ASSIGNMENT: Nothing in the data should be altered when it is repeated in full.

(Collection entries)
§ §

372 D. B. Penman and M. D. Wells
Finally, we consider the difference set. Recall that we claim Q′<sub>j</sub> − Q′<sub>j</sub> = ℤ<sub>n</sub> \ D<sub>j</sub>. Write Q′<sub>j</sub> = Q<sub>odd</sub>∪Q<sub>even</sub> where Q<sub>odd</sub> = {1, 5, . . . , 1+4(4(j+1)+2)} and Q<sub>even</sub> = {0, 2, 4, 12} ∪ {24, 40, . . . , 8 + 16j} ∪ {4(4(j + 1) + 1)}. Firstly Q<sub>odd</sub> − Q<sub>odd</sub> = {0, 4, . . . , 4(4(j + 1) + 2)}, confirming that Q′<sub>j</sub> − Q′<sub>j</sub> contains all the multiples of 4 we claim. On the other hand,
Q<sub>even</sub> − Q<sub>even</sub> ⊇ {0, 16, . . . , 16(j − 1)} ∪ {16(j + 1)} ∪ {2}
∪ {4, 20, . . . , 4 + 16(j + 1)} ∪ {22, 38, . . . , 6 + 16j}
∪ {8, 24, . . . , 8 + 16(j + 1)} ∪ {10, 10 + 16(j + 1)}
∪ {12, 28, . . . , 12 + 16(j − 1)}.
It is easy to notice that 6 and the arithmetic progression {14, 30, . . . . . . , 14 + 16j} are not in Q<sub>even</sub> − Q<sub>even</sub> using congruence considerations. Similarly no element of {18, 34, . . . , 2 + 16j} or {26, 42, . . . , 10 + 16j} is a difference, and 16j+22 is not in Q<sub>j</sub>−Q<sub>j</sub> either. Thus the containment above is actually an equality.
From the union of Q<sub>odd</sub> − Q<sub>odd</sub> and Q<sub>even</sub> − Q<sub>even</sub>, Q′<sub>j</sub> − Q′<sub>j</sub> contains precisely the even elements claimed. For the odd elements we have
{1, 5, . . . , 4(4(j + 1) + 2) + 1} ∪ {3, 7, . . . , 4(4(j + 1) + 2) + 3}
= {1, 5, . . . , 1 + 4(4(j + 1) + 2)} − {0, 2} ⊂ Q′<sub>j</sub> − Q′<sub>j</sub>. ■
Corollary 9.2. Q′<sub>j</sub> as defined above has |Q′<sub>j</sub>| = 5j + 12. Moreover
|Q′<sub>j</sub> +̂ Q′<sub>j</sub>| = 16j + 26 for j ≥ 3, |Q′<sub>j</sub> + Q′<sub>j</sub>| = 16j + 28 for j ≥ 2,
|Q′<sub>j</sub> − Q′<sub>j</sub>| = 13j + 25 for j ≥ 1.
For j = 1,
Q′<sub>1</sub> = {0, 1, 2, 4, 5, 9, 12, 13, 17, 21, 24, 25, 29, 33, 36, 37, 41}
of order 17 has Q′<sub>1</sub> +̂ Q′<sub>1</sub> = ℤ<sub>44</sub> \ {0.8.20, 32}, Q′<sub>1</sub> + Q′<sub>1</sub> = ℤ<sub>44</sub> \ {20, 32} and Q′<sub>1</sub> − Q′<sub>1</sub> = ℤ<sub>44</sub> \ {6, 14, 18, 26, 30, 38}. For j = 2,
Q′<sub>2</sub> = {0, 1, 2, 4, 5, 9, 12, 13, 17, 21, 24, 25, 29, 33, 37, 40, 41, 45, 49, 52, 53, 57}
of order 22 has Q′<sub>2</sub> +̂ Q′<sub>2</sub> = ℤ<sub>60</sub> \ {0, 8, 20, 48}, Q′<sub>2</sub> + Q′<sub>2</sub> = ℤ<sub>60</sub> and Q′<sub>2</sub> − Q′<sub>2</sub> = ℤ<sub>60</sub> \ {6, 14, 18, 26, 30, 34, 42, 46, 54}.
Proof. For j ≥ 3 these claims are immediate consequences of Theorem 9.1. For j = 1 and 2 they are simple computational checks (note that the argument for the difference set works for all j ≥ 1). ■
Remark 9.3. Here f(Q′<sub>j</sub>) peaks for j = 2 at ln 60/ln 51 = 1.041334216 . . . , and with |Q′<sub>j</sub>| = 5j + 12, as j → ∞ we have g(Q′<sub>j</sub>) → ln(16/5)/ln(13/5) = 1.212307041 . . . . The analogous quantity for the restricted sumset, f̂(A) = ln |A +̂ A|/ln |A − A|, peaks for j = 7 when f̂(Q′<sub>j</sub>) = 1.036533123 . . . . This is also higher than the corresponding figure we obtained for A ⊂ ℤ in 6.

§ §

RESULT OF THE TASK:
372 D. B. Penman and M. D. Wells
Finally, we consider the difference set. Recall that we claim Q′<sub>j</sub> − Q′<sub>j</sub> = ℤ<sub>n</sub> \ D<sub>j</sub>. Write Q′<sub>j</sub> = Q<sub>odd</sub>∪Q<sub>even</sub> where Q<sub>odd</sub> = {1, 5, . . . , 1+4(4(j+1)+2)} and Q<sub>even</sub> = {0, 2, 4, 12} ∪ {24, 40, . . . , 8 + 16j} ∪ {4(4(j + 1) + 1)}. Firstly Q<sub>odd</sub> − Q<sub>odd</sub> = {0, 4, . . . , 4(4(j + 1) + 2)}, confirming that Q′<sub>j</sub> − Q′<sub>j</sub> contains all the multiples of 4 we claim. On the other hand,
Q<sub>even</sub> − Q<sub>even</sub> ⊇ {0, 16, . . . , 16(j − 1)} ∪ {16(j + 1)} ∪ {2}
∪ {4, 20, . . . , 4 + 16(j + 1)} ∪ {22, 38, . . . , 6 + 16j}
∪ {8, 24, . . . , 8 + 16(j + 1)} ∪ {10, 10 + 16(j + 1)}
∪ {12, 28, . . . , 12 + 16(j − 1)}.
It is easy to notice that 6 and the arithmetic progression {14, 30, . . . . . . , 14 + 16j} are not in Q<sub>even</sub> − Q<sub>even</sub> using congruence considerations. Similarly no element of {18, 34, . . . , 2 + 16j} or {26, 42, . . . , 10 + 16j} is a difference, and 16j+22 is not in Q<sub>j</sub>−Q<sub>j</sub> either. Thus the containment above is actually an equality.
From the union of Q<sub>odd</sub> − Q<sub>odd</sub> and Q<sub>even</sub> − Q<sub>even</sub>, Q′<sub>j</sub> − Q′<sub>j</sub> contains precisely the even elements claimed. For the odd elements we have
{1, 5, . . . , 4(4(j + 1) + 2) + 1} ∪ {3, 7, . . . , 4(4(j + 1) + 2) + 3}
= {1, 5, . . . , 1 + 4(4(j + 1) + 2)} − {0, 2} ⊂ Q′<sub>j</sub> − Q′<sub>j</sub>. ■
Corollary 9.2. Q′<sub>j</sub> as defined above has |Q′<sub>j</sub>| = 5j + 12. Moreover
|Q′<sub>j</sub> +̂ Q′<sub>j</sub>| = 16j + 26 for j ≥ 3, |Q′<sub>j</sub> + Q′<sub>j</sub>| = 16j + 28 for j ≥ 2,
|Q′<sub>j</sub> − Q′<sub>j</sub>| = 13j + 25 for j ≥ 1.
For j = 1,
Q′<sub>1</sub> = {0, 1, 2, 4, 5, 9, 12, 13, 17, 21, 24, 25, 29, 33, 36, 37, 41}
of order 17 has Q′<sub>1</sub> +̂ Q′<sub>1</sub> = ℤ<sub>44</sub> \ {0.8.20, 32}, Q′<sub>1</sub> + Q′<sub>1</sub> = ℤ<sub>44</sub> \ {20, 32} and Q′<sub>1</sub> − Q′<sub>1</sub> = ℤ<sub>44</sub> \ {6, 14, 18, 26, 30, 38}. For j = 2,
Q′<sub>2</sub> = {0, 1, 2, 4, 5, 9, 12, 13, 17, 21, 24, 25, 29, 33, 37, 40, 41, 45, 49, 52, 53, 57}
of order 22 has Q′<sub>2</sub> +̂ Q′<sub>2</sub> = ℤ<sub>60</sub> \ {0, 8, 20, 48}, Q′<sub>2</sub> + Q′<sub>2</sub> = ℤ<sub>60</sub> and Q′<sub>2</sub> − Q′<sub>2</sub> = ℤ<sub>60</sub> \ {6, 14, 18, 26, 30, 34, 42, 46, 54}.
Proof. For j ≥ 3 these claims are immediate consequences of Theorem 9.1. For j = 1 and 2 they are simple computational checks (note that the argument for the difference set works for all j ≥ 1). ■
Remark 9.3. Here f(Q′<sub>j</sub>) peaks for j = 2 at ln 60/ln 51 = 1.041334216 . . . , and with |Q′<sub>j</sub>| = 5j + 12, as j → ∞ we have g(Q′<sub>j</sub>) → ln(16/5)/ln(13/5) = 1.212307041 . . . . The analogous quantity for the restricted sumset, f̂(A) = ln |A +̂ A|/ln |A − A|, peaks for j = 7 when f̂(Q′<sub>j</sub>) = 1.036533123 . . . . This is also higher than the corresponding figure we obtained for A ⊂ ℤ in 6.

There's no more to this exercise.